GM, you are distorting my position to your advantage. I am NOT making an outright claim that the NY Mag document is false, I'm saying it does not look like an official police report and it certainly does not represent the individual write-ups of each officer, which could be compared for inconsisencies. I would think that you, of all people, would want to see those, but apparently not.

GM, you are distorting my position to your advantage. I am NOT making an outright claim that the NY Mag document is false, I'm saying it does not look like an official police report...

Right. Because saying it's false and saying it doesn't look official bear no resemblance to each other as descriptors. You can see the advantage that gives me.

...and it certainly does not represent the individual write-ups of each officer...

Yes, I've noticed.

...which could be compared for inconsisencies.
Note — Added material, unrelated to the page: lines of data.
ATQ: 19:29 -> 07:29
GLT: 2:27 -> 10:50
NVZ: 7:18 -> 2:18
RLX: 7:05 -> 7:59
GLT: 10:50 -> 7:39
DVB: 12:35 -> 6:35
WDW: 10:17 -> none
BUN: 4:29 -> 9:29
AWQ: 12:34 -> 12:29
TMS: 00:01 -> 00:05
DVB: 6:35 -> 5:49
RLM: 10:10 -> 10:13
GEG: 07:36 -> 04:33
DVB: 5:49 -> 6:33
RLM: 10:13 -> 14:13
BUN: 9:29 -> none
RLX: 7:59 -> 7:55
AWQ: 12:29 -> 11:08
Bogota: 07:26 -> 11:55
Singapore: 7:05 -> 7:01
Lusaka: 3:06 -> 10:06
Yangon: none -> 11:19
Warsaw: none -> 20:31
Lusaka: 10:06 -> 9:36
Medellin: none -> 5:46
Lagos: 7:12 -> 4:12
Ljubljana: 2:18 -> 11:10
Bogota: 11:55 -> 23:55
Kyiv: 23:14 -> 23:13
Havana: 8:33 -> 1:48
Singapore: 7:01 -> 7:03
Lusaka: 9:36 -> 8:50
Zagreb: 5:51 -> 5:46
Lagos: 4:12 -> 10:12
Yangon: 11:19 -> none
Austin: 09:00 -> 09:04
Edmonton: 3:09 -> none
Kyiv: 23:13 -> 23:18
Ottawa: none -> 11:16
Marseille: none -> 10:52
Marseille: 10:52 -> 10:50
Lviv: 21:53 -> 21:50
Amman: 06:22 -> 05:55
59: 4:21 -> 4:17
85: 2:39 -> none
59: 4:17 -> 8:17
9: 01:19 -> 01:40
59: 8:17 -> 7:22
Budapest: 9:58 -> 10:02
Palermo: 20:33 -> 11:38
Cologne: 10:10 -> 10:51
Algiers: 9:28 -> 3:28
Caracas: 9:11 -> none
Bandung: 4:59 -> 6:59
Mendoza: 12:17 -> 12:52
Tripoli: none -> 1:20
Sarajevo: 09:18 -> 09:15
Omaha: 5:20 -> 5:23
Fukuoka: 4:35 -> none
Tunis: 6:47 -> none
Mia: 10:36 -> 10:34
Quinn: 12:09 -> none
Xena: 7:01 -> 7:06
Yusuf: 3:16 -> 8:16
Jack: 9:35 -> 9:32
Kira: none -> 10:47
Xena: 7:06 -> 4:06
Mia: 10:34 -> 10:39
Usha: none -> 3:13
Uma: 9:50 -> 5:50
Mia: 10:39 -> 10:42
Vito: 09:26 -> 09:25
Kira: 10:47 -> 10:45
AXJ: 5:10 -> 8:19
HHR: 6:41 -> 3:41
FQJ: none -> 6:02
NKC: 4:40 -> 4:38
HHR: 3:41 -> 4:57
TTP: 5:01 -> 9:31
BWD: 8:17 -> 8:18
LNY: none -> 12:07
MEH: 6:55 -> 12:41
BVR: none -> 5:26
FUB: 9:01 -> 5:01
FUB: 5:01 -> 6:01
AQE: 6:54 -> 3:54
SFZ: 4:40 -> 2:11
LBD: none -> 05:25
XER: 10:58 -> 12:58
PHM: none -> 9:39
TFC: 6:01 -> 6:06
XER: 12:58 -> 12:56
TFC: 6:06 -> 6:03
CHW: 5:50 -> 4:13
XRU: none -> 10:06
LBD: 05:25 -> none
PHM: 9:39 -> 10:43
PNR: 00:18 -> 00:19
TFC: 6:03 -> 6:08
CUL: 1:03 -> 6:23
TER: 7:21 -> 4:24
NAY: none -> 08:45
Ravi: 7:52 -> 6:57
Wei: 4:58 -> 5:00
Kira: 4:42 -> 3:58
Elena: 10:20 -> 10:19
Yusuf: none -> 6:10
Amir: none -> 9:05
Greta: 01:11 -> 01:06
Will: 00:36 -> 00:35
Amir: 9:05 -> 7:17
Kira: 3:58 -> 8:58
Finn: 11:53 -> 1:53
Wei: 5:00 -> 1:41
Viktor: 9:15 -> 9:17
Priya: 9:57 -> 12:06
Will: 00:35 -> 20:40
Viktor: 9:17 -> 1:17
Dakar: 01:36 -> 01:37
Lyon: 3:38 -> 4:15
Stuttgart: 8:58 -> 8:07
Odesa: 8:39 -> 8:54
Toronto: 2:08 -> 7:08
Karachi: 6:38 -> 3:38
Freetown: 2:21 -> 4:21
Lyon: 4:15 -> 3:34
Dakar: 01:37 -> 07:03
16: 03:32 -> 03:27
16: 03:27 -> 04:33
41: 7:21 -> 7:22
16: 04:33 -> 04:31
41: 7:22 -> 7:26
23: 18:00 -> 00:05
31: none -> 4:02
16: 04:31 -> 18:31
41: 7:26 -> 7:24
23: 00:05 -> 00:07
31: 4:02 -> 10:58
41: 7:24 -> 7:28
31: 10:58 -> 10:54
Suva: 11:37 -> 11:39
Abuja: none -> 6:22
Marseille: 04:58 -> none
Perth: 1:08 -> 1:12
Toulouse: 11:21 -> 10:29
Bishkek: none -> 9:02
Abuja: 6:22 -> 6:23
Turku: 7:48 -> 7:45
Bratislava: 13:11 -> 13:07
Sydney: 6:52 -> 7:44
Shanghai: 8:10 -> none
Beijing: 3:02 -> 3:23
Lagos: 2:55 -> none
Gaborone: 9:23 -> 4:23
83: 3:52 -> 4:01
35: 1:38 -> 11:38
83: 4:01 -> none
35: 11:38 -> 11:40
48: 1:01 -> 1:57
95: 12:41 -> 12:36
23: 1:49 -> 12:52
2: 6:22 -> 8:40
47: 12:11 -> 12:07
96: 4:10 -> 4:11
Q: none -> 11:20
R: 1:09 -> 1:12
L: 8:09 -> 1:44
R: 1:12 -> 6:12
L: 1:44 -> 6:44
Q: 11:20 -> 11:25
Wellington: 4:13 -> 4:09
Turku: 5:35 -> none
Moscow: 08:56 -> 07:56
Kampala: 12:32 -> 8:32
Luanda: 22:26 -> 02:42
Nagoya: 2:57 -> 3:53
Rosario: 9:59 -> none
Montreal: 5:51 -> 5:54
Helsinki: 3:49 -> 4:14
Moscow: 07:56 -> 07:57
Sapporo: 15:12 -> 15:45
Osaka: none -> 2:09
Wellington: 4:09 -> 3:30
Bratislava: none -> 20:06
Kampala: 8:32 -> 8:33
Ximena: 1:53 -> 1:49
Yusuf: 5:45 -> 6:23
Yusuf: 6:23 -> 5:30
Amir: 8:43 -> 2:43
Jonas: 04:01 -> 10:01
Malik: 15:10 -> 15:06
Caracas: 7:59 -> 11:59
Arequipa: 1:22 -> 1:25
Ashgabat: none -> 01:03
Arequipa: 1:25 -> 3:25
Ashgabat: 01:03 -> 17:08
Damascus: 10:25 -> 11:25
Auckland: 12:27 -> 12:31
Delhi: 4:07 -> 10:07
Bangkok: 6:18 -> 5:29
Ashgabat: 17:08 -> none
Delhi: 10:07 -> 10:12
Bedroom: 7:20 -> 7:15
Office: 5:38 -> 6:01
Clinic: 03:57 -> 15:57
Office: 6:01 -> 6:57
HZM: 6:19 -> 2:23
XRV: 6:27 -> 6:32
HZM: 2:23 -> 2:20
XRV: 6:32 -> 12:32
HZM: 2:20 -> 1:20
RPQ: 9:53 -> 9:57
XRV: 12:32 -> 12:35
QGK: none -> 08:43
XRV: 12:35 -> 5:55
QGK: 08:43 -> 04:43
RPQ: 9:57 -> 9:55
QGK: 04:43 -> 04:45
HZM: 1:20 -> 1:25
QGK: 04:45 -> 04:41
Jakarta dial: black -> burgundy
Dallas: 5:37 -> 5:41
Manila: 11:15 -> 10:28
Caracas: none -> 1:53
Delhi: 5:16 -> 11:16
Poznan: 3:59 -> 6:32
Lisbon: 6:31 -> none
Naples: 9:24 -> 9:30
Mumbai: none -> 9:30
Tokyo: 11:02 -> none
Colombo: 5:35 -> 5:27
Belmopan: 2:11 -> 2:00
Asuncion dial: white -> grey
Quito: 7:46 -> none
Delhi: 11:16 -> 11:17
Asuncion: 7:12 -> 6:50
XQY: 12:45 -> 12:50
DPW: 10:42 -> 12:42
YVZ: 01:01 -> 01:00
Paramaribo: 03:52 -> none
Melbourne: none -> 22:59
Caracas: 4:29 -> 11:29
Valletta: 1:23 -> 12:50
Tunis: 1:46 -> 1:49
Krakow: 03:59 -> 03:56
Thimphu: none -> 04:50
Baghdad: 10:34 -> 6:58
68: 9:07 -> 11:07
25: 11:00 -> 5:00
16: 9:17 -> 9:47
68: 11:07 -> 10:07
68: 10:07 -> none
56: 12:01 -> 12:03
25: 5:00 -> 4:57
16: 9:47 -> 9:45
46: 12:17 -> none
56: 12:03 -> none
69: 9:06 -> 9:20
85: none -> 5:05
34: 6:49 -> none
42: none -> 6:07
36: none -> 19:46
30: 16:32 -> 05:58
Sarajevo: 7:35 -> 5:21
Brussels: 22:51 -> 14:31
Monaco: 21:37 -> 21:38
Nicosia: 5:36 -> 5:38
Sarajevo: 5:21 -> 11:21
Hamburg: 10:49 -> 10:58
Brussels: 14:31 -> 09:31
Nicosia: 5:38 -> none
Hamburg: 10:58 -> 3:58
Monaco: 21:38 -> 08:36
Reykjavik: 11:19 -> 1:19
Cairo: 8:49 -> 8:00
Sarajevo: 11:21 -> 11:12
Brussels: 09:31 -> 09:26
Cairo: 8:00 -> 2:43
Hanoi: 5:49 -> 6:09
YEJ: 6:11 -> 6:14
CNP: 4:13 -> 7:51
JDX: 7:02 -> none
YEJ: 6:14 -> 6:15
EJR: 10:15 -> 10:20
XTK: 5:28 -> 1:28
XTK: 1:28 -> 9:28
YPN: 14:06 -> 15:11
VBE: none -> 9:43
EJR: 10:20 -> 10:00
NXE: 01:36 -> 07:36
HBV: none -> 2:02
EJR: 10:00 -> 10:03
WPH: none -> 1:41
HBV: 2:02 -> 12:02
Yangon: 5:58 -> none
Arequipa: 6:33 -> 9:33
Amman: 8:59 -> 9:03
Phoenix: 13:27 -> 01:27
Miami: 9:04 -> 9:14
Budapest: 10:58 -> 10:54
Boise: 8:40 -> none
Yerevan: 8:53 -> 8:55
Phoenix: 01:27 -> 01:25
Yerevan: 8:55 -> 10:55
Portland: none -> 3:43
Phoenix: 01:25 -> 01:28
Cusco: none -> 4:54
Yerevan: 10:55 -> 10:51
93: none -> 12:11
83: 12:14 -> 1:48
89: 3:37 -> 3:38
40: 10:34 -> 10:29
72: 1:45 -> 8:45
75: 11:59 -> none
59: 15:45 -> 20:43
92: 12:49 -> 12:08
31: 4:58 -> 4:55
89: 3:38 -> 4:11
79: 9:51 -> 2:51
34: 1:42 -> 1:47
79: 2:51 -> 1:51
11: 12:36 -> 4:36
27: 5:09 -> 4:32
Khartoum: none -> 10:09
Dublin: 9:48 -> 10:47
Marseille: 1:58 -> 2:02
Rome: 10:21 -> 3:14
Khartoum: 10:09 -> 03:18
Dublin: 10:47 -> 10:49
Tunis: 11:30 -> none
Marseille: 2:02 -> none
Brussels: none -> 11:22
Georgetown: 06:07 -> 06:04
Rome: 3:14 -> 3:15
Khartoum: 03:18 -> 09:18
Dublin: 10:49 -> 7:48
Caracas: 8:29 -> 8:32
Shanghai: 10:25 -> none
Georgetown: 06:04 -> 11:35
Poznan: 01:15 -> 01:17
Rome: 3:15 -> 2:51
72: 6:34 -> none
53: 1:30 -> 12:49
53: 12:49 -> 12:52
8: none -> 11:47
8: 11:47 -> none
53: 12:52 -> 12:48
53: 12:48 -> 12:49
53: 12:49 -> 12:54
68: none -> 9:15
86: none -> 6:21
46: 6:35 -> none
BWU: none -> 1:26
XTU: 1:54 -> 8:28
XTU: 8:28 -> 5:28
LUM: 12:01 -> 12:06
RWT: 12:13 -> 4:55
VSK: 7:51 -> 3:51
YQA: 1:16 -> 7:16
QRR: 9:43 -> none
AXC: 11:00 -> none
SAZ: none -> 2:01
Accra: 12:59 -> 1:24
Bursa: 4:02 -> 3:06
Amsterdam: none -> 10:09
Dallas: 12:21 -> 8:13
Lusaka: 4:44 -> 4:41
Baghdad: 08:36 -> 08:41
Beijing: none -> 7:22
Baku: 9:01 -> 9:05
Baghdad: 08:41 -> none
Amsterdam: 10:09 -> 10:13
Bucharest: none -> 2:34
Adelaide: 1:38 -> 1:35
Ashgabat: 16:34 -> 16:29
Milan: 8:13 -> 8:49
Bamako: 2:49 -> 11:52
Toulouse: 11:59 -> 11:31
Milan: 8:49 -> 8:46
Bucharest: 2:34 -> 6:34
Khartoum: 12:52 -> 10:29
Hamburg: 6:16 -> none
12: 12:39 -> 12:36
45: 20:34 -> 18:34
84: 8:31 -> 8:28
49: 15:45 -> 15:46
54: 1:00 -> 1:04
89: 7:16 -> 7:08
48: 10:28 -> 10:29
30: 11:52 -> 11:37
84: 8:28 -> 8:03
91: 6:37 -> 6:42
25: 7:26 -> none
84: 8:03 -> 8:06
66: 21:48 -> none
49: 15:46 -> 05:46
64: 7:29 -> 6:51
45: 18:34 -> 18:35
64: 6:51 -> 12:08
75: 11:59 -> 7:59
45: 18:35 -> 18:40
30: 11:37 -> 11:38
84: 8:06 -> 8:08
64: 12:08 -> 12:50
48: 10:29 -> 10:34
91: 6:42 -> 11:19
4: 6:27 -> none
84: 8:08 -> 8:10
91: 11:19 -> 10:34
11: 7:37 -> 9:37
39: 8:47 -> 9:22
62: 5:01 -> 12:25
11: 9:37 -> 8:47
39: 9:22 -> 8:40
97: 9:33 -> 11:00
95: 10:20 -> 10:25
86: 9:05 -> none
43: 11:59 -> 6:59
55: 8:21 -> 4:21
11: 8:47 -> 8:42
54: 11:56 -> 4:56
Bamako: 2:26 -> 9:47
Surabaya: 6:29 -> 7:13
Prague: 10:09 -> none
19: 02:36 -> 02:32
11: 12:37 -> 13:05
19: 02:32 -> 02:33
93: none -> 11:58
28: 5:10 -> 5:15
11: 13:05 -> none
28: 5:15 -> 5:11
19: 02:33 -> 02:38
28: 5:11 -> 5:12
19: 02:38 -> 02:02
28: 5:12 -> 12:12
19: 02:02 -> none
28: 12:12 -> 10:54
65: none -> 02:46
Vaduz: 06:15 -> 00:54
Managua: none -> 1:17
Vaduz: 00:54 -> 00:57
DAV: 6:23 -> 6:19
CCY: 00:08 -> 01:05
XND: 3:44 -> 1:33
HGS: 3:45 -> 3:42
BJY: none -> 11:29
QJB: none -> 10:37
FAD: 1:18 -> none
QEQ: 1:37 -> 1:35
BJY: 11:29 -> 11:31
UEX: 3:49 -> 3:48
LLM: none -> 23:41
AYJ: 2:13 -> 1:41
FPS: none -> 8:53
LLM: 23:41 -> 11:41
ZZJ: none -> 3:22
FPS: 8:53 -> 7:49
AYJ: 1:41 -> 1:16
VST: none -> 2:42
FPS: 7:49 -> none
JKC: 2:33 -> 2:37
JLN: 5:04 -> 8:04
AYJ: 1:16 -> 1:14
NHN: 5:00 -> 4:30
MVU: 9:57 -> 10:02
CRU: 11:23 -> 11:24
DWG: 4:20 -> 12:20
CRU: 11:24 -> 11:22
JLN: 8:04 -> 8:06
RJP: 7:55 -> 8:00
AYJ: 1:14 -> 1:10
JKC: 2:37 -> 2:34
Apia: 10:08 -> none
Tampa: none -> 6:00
I'm sure the police had no idea that would be the case when they prepared the report. You know, since the highest ranking police official in Saint Louis has no access to video evidence and wouldn't bother watching it even when he does.

I would think that you, of all people, would want to see those, but apparently not.

I don't know that two separate reports ever existed and (absent evidence to the contrary) neither do you. For all we know the two officers gave verbal interviews to a superior who typed the report from scribbled notes or audio recordings. Or the original reports were "lost". Or they got destroyed as 'drafts' in favor of a carefully sanitized version written by higher ups for release to the press. I don't know.

What I do know by any reasonable standard is that's the "full" official police report and I have no cause to think that it's not, however inadequate it might be.